Очень интересно, когда уже наработано какое-то отношение к взаимодействию куклы и человека, вдруг – бах! – возникает новый поворот, новое прочтение: оказывается, можно и так!
– Костюмы к определенному спектаклю существуют не сами по себе, а в контексте определенных декораций, в связке с сюжетом… На фестивале декораций нет. Удалось ли донести до зрителя образ?
– Очень важно отрежиссировать показ. За пять минут сыграть спектакль “Декамерон” очень сложно. Когда демонстрируются обычные модели одежды, они легче воспринимаются зрителем, т. к. созданы для обыденной жизни. Театральный костюм – иное дело, это тяжеловато для неподготовленного зрителя, приходится настраиваться на определенные правила игры. Нужно время, чтобы прочитать персонаж, а на это отведено всего пять минут.
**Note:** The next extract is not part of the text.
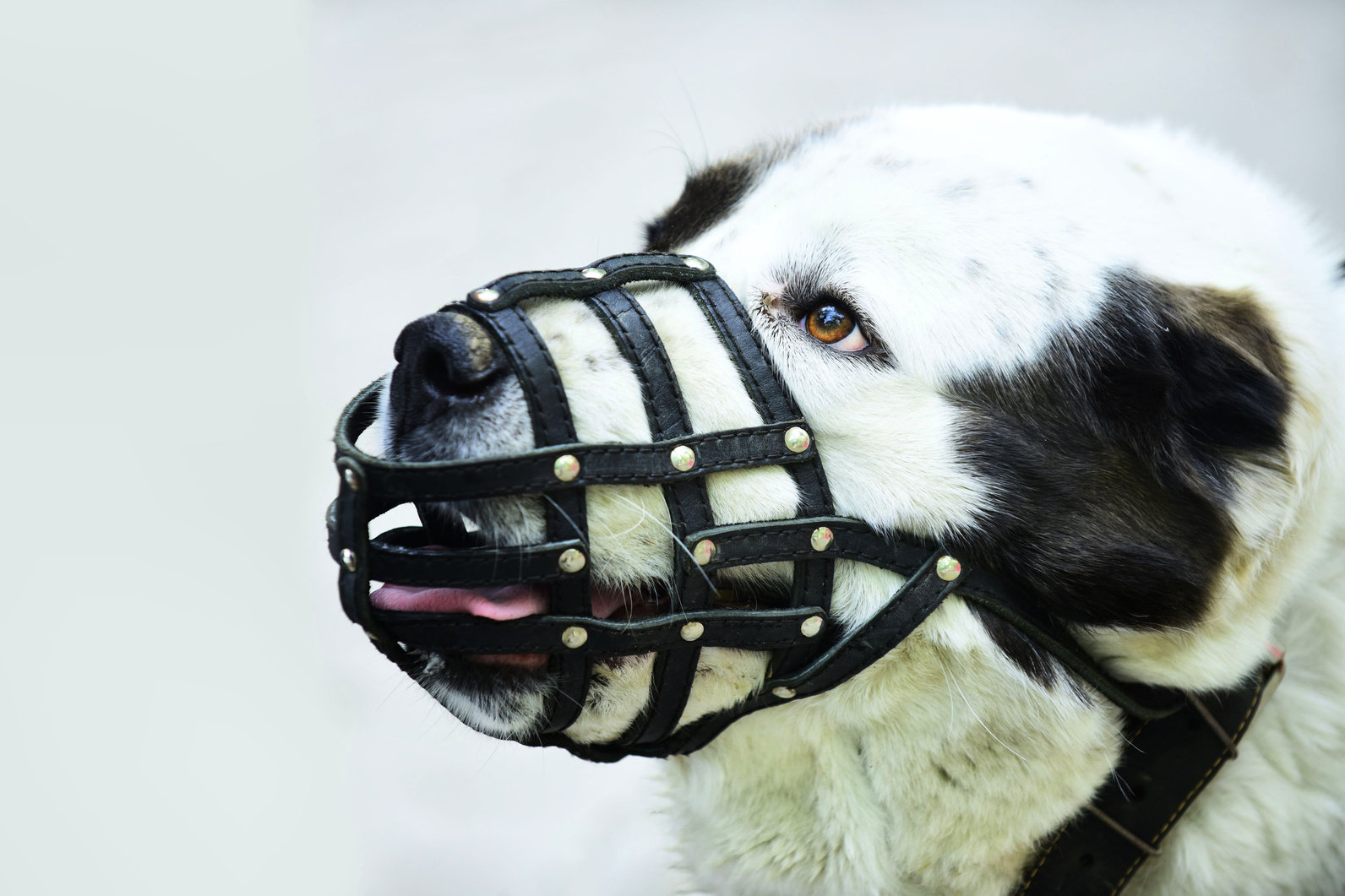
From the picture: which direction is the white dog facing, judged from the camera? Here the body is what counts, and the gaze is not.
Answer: to the viewer's left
В театре зритель находится в ином положении: там не только декорации, но и время, свет. Тут этого нет. Для художника это всё – настоящая проверка: насколько успешно костюм сработает вне спектакля. Если бы в фестивале были еще театральные показы (кроме нас), возможно, было бы легче.
У меня были опасения по поводу “Декамерона”, потому что многие костюмы вне спектакля выглядят откровенно скабрезными. И если бы они были одеты на девочек-моделей, то, скорей всего, так бы и смотрелись. Но поскольку показ отыгрывался актерами, этого удалось избежать.
– Ваш театр – единственный театр кукол, принимавший участие в фестивале. Планируете ли участвовать в дальнейшем? И возможно ли выйти на подиум не только с людьми, но и с куклами?
– Будем ли еще участвовать – не знаю. Есть что показать. Но мне неловко напрягать актеров, которые демонстрируют мои костюмы – я же не плачу им за показ. А их участие в моем показе принципиально – они должны “отработать” свой костюм. Костюм театральный – особенный, это персонаж, который нужно донести до публики за те несколько минут, что отведены на показ. Так что я очень благодарна своим актерам, которые работают на чистом энтузиазме.
Интересно было бы выйти с куклами, если б мы могли предложить какие-то “отпадные” модели, если бы кукла была одета очень достойно. У нас есть такие куклы, но, думаю, их пока не хватит на целую коллекцию.